|Benjamin Franklin statue in front of Old City Hall|
On my first full day by myself, I set my sights on the Freedom trail. It is composed of 17 historic sites linked together by a trail set in the streets of Boston with red brick which makes it easy to follow. Stop number seven was this statue of Benjamin Franklin and the old City Hall which is now utilized as a steak house. One thing I noticed and which I think it a great thing, instead of tearing down historic structures, Boston tends to recycle them in creative ways. Down the street from our hotel was a huge castle like building that had also been converted into a steak house.
|Political party sculptures|
In front of the old state house was a donkey which was put there by the democratic party sometime in the past. Not to be outdone, the republicans put a pair of footprints for you to stare the donkey depending on your political persuasion.
|Old South Meeting House|
This is a picture of the Old South Meeting House where the likes of Samuel Adams, Dr.

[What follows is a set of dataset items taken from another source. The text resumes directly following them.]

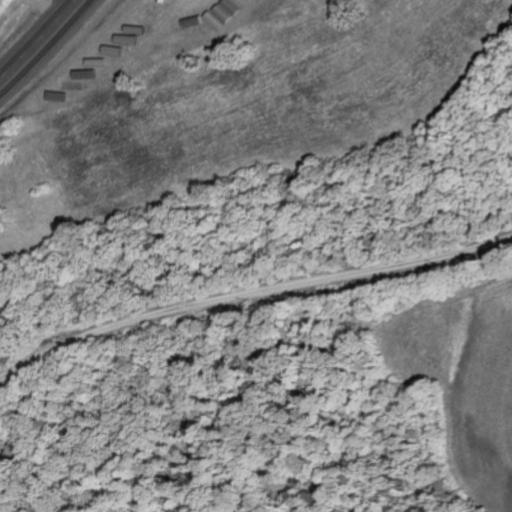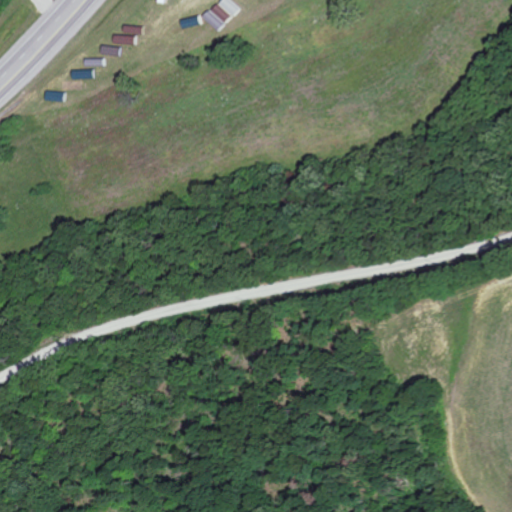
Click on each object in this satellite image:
building: (173, 3)
road: (42, 43)
road: (256, 272)
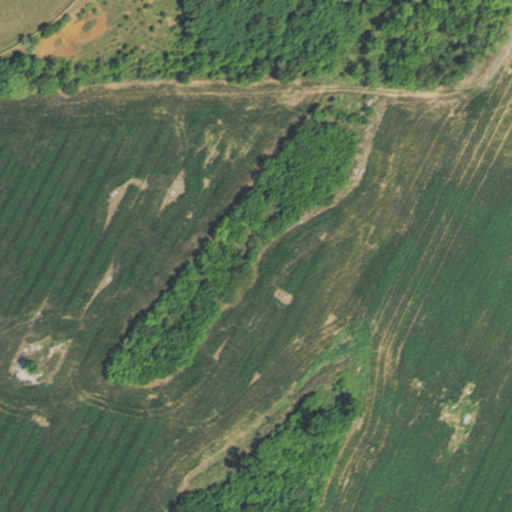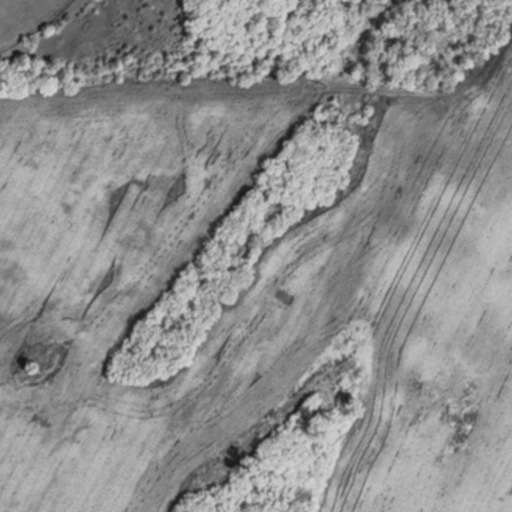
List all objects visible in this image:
park: (23, 17)
park: (241, 41)
road: (386, 257)
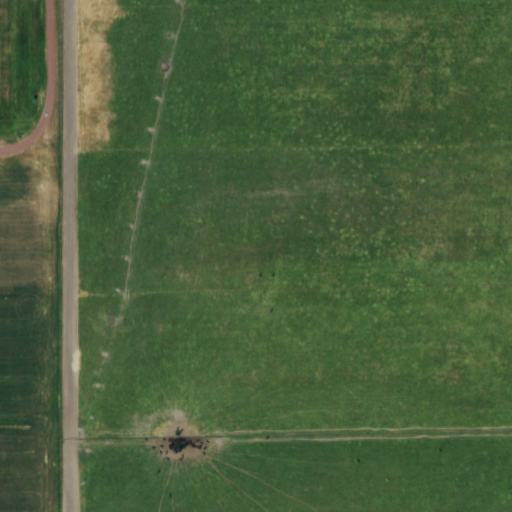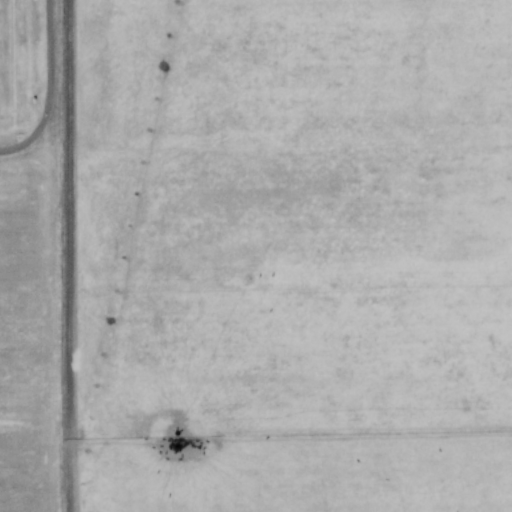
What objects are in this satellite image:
road: (28, 150)
road: (65, 254)
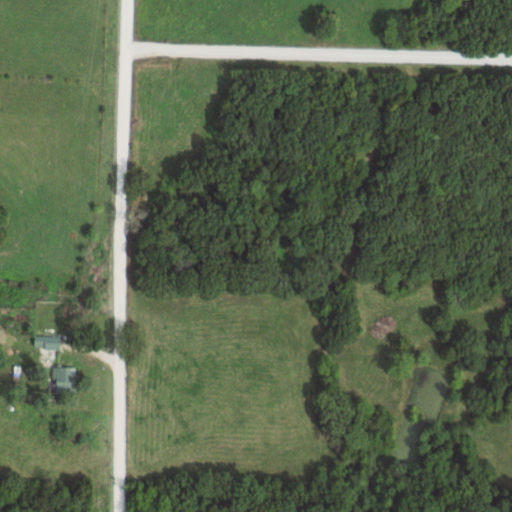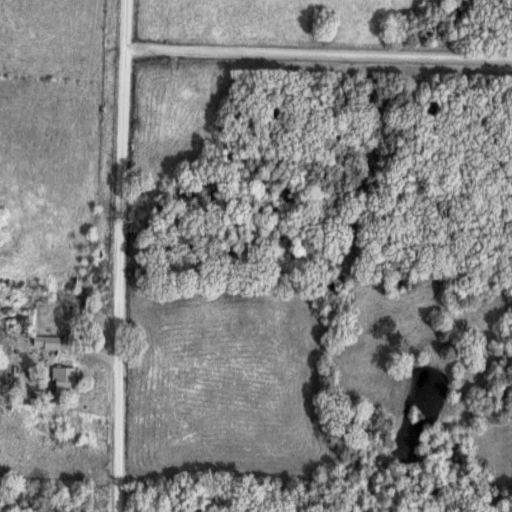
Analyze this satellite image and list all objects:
road: (320, 46)
road: (125, 256)
building: (54, 341)
building: (69, 380)
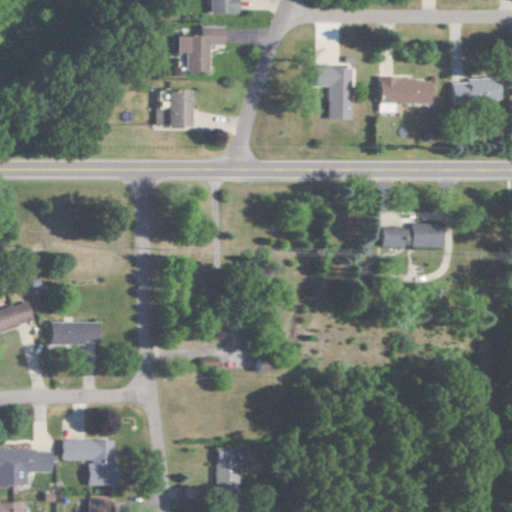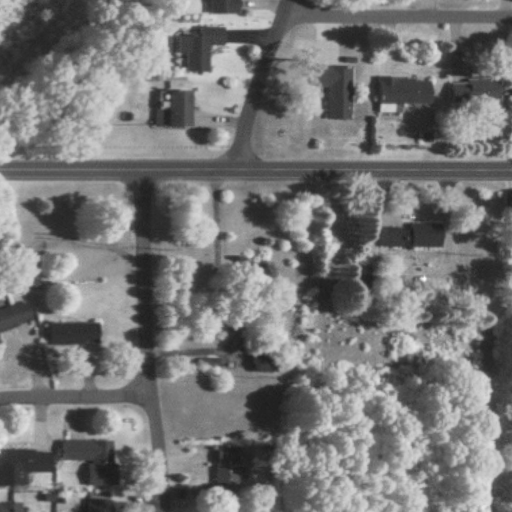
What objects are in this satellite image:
building: (214, 6)
road: (396, 15)
building: (189, 47)
road: (257, 83)
building: (508, 85)
building: (326, 89)
building: (467, 90)
building: (394, 92)
building: (165, 109)
road: (256, 167)
building: (405, 235)
building: (9, 313)
building: (65, 332)
road: (143, 340)
building: (256, 365)
road: (74, 398)
building: (84, 458)
building: (18, 464)
building: (217, 469)
building: (92, 505)
building: (6, 507)
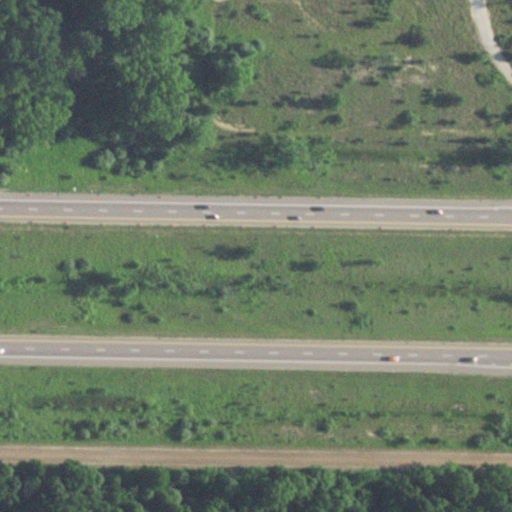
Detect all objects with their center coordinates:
road: (492, 37)
road: (256, 206)
road: (256, 351)
road: (256, 456)
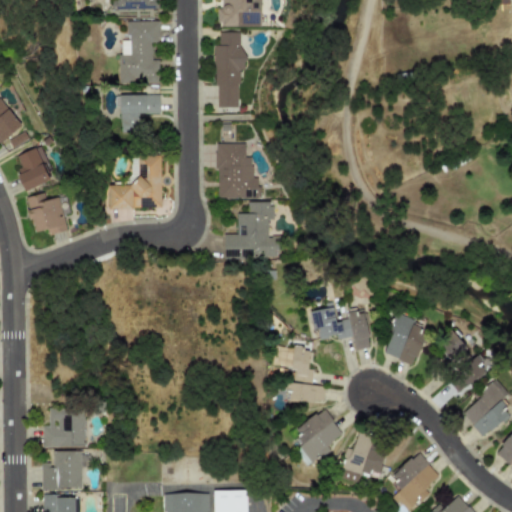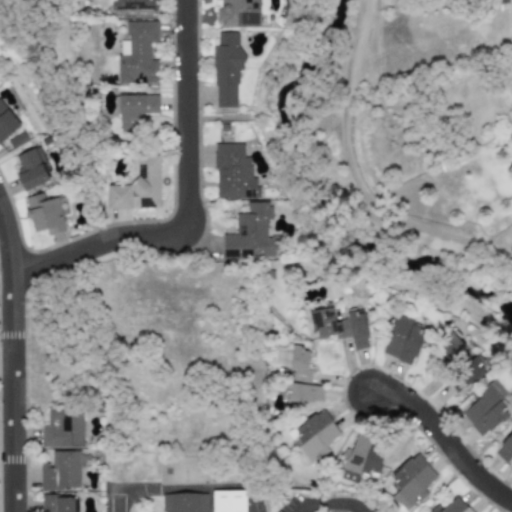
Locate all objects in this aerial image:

Joseph Warren and many other Patriots gave speeches leading up to the siege of Boston. Back then, churches sold pew boxes like property to the highest bidder so if you were wealthy enough, you had your own guaranteed seat. As people died or moved out, their pew boxes were put up for bidding and as you gained wealth and put in your time, you could gradually move closer to the front of the church. Since good records were kept, one could still sit in the same pew boxes of well known patriots.
|Old State House|
Faneuil Hall was built by wealthy businessman Peter Faneuill as a place to gather all the markets in town into one spot. This wasn't popular among the merchants though so it wasn't a slam dunk proposal but eventually it passed and was built. Back when it was built, where I was standing to take this picture would have been in the actual bay but years ago, Bostonians scalped the hills of Boston and filled in the shallow bays so now, the waterfront was out of sight and a long ways from here. When I first entered the ground floor of Faneuill hall, I was disappointed because it was essentially a tourist trap of little kitsch shops designed to part a tourist with their money. However because I had done some research, I knew that one could go see the other three floors free of charge and I did so. Because it isn't posted as such, I pretty much had the rest of the place to myself while the ground floor was packed. The second floor was a meeting room where political events often took place and many of the patriots gave speeches to the masses. The third floor (actually the fourth floor) was a military armory chalk full of interesting military related weapons, paintings, uniforms, etc. It was one of the better museums along the Freedom Trail.
|Home of Paul Revere|
|Statue of Paul Revere in front of Old North Church|
Much more interesting to me than one of the homes Paul Revere lived in as an adult was the Old North Church seen behind the stature of Paul Revere. This was the church where the two lanterns were hung signaling that the British were going to attack by sea and not land. Paul Revere and partner William Dawes set off on horses to warn leading patriots of this news so that they could avoid capture.
|Old North Church|
One of the things I learned about the Old North Church was that it isn't really known for certain, who hung the lanterns up as the signal. It is suspected to be Robert Newman and Captain Pulling but because they both would have been hanged had their identities been found, it was kept a secret. Robert Newman was the sextant for the church and had the keys to he is most likely the culprit and the British did arrest him for a time afterwards before releasing him due to lack of evidence. Captain Pulling was an ardent patriot and close friend of Revere's and also a member of importance in the church so he certainly also could have helped in the task of hanging the lanterns. He and his family fled Boston after this event and remained in hiding until after the British had left which also gives credence to his involvement.